-- TASK TO CARRY OUT --
Which lines in the records below mention the word "fields"? Copy each one out.

=== Section Start ===

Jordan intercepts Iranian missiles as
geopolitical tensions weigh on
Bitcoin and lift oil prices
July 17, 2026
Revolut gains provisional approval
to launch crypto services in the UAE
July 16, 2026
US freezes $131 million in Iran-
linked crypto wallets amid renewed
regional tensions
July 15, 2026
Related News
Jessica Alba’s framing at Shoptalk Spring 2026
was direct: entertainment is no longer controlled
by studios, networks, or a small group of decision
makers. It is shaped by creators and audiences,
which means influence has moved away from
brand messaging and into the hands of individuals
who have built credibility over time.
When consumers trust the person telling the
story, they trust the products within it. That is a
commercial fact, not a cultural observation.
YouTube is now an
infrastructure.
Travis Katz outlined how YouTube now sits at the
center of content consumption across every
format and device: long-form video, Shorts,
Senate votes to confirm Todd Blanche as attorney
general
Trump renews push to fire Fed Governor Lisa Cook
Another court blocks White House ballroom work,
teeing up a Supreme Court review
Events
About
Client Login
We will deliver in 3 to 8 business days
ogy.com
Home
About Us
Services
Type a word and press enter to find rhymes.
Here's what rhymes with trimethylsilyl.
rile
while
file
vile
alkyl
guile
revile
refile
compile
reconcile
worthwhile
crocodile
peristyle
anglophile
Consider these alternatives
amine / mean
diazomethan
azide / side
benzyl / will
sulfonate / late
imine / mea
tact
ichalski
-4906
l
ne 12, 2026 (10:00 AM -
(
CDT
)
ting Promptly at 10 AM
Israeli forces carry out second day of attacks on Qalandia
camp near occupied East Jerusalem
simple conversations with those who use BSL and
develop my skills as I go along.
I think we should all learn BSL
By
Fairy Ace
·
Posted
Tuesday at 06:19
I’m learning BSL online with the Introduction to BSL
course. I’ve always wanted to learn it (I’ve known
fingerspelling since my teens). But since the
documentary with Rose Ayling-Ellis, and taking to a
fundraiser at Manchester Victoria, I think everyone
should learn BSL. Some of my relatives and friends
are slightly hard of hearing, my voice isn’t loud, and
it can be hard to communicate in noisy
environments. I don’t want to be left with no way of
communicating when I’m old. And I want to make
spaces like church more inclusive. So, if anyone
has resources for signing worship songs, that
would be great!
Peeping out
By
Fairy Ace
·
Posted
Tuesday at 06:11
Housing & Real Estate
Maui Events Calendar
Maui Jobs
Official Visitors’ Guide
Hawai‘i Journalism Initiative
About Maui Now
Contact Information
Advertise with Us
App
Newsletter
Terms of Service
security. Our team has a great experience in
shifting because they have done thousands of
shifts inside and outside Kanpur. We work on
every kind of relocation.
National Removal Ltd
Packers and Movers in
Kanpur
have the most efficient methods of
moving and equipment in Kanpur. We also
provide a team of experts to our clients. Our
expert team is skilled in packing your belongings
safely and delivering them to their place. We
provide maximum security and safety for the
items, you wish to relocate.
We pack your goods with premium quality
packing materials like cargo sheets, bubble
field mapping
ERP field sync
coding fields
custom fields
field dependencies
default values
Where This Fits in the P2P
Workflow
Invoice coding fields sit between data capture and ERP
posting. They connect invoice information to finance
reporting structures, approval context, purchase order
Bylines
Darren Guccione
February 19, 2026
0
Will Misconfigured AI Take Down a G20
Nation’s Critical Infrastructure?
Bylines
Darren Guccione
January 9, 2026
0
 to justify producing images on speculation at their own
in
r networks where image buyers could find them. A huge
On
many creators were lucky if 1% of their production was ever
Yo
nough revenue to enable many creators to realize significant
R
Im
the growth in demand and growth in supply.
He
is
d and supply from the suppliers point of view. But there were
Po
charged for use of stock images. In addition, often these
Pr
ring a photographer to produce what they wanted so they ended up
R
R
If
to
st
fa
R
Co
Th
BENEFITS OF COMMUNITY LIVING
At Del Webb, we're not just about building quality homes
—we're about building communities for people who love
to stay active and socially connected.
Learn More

=== Section End ===

-- EXERCISE RESULT --
coding fields
custom fields
Invoice coding fields sit between data capture and ERP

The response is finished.